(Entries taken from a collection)
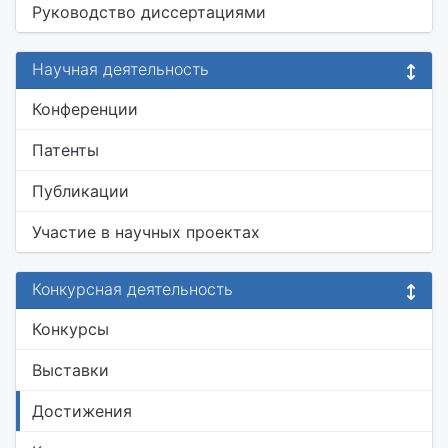
Руководство диссертациями
Научная деятельность
Конференции
Патенты
Публикации
Участие в научных проектах
Конкурсная деятельность
Конкурсы
Выставки
Достижения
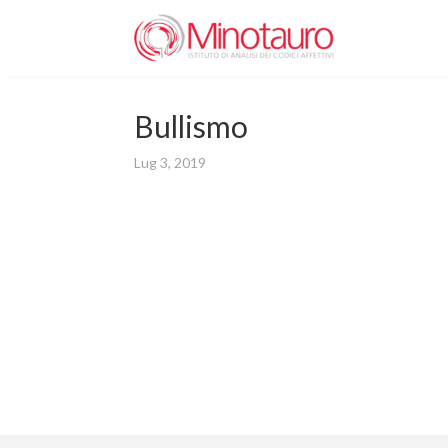
Bullismo
Lug 3, 2019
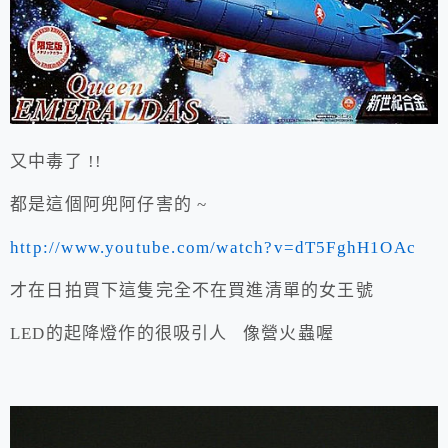
又中毒了 !!
都是這個阿兜阿仔害的 ~
http://www.youtube.com/watch?v=dT5FghH1OAc
才在日拍買下這隻完全不在買進清單的女王號
LED的起降燈作的很吸引人 像營火蟲喔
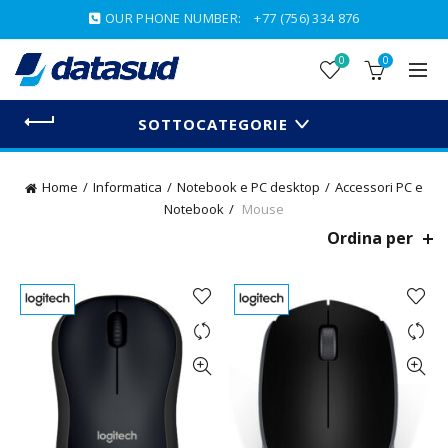
OUR PHONE NUMBER:
+77 (756) 334 876
0
0
SOTTOCATEGORIE
Home
Informatica
Notebook e PC desktop
Accessori PC e
Notebook
Mouse
Ordina per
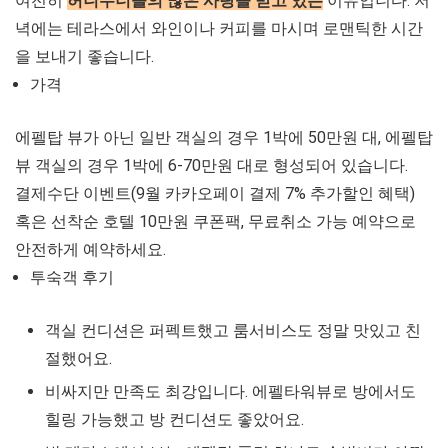
여전히
허니무너들의 많은 사랑을 받고 있는
이유입니다. 저
녁에는 테라스에서 와인이나 커피를 마시며 로맨틱한 시간
을 보내기 좋습니다.
가격
에펠탑 뷰가 아닌 일반 객실의 경우 1박에 50만원 대, 에펠탑
뷰 객실의 경우 1박에 6-70만원 대로 형성되어 있습니다.
결제수단 이벤트(9월 카카오페이 결제 7% 추가할인 혜택)
혹은 선착순 호텔 10만원 쿠폰팩, 무료취소 가능 예약으로
안전하게 예약하세요.
투숙객 후기
객실 컨디션은 퍼펙트했고 룸서비스도 정말 맛있고 친
절했어요.
비싸지만 만족도 최강입니다. 에펠타워뷰로 방에서도
힐링 가능했고 방 컨디션도 좋았어요.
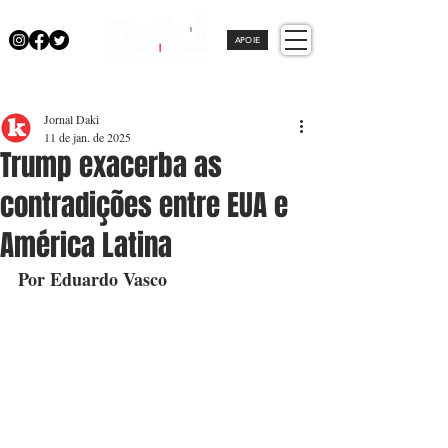
APOIE
Jornal Daki
11 de jan. de 2025
Trump exacerba as
contradições entre EUA e
América Latina
Por Eduardo Vasco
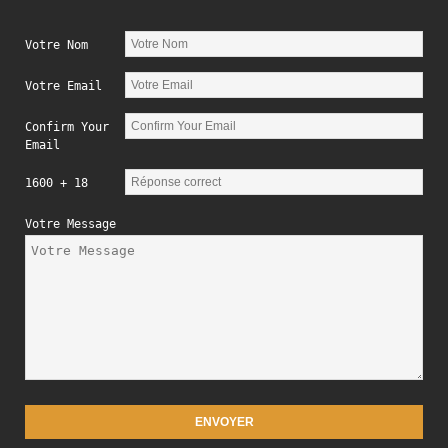
Votre Nom
Votre Email
Confirm Your
Email
1600 + 18
Votre Message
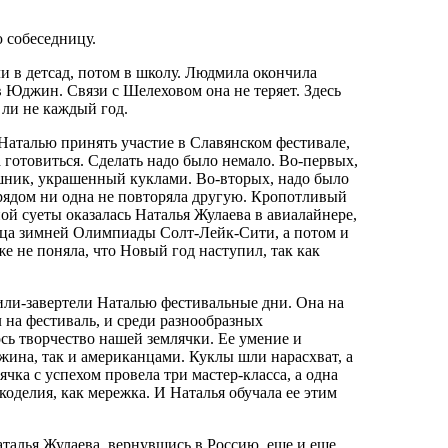
ю собеседницу.
и в детсад, потом в школу. Людмила окончила
в Юджин. Связи с Шелеховом она не теряет. Здесь
 ли не каждый год.
Наталью принять участие в Славянском фестивале,
 готовиться. Сделать надо было немало. Во-первых,
ошник, украшенный куклами. Во-вторых, надо было
арядом ни одна не повторяла другую. Кропотливый
ой суеты оказалась Наталья Жулаева в авиалайнере,
ца зимней Олимпиады Солт-Лейк-Сити, а потом и
 не поняла, что Новый год наступил, так как
или-завертели Наталью фестивальные дни. Она на
 на фестиваль, и среди разнообразных
ь творчество нашей землячки. Ее умение и
ина, так и американцами. Куклы шли нарасхват, а
чка с успехом провела три мастер-класса, а одна
оделия, как мережка. И Наталья обучала ее этим
талья Жулаева, вернувшись в Россию, еще и еще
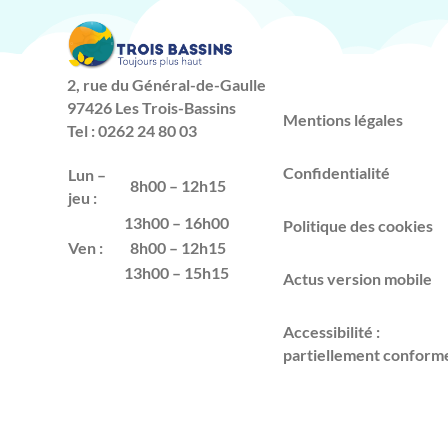
2, rue du Général-de-Gaulle
97426 Les Trois-Bassins
Mentions légales
Tel : 0262 24 80 03
Confidentialité
Lun –
8h00 – 12h15
jeu :
13h00 – 16h00
Politique des cookies
Ven :
8h00 – 12h15
13h00 – 15h15
Actus version mobile
Accessibilité :
partiellement conform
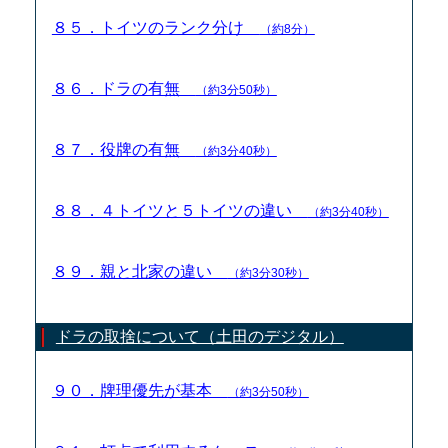
８５．トイツのランク分け
（約8分）
８６．ドラの有無
（約3分50秒）
８７．役牌の有無
（約3分40秒）
８８．４トイツと５トイツの違い
（約3分40秒）
８９．親と北家の違い
（約3分30秒）
ドラの取捨について（土田のデジタル）
９０．牌理優先が基本
（約3分50秒）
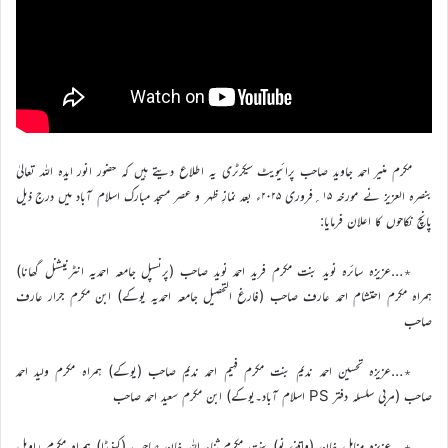
مکرم منیر احمد جاوید صاحب پرائیویٹ سیکرٹری یہ اطلاع دیتے ہیں کہ حضور انور ایدہ اللہ تعالیٰ
بنصرہ العزیز نے مورخہ ۱۵؍فروری ۲۰۲۵ء بعد نمازِ ظہر و عصر مسجد مبارک اسلام آباد میں درج ذیل
پانچ نکاحوں کا اعلان فرمایا:
٭…عزیزہ سائرہ نوید بنت مکرم فرید احمد نوید صاحب (پرنسپل جامعہ احمدیہ انٹرنیشنل گھانا)
ہمراہ مکرم احتشام احمد عارف صاحب (فارغ التحصیل جامعہ احمدیہ یوکے) ابن مکرم جرار عارف
صاحب
٭…عزیزہ تحسین احمد ندیم بنت مکرم فہیم احمد ندیم صاحب (یوکے) ہمراہ مکرم ولید احمد
صاحب (مربی سلسلہ دفتر PS اسلام آباد۔یوکے) ابن مکرم سعید احمد صاحب
٭…عزیزہ مناہل خان (واقفۂ نو) بنت مکرم ثناء اللہ خان صاحب (کینیڈا) ہمراہ مکرم راویل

WORK TASK.
Copy every line of the data where "Наталью" is found.

OUTPUT BELOW.
Наталью принять участие в Славянском фестивале,
или-завертели Наталью фестивальные дни. Она на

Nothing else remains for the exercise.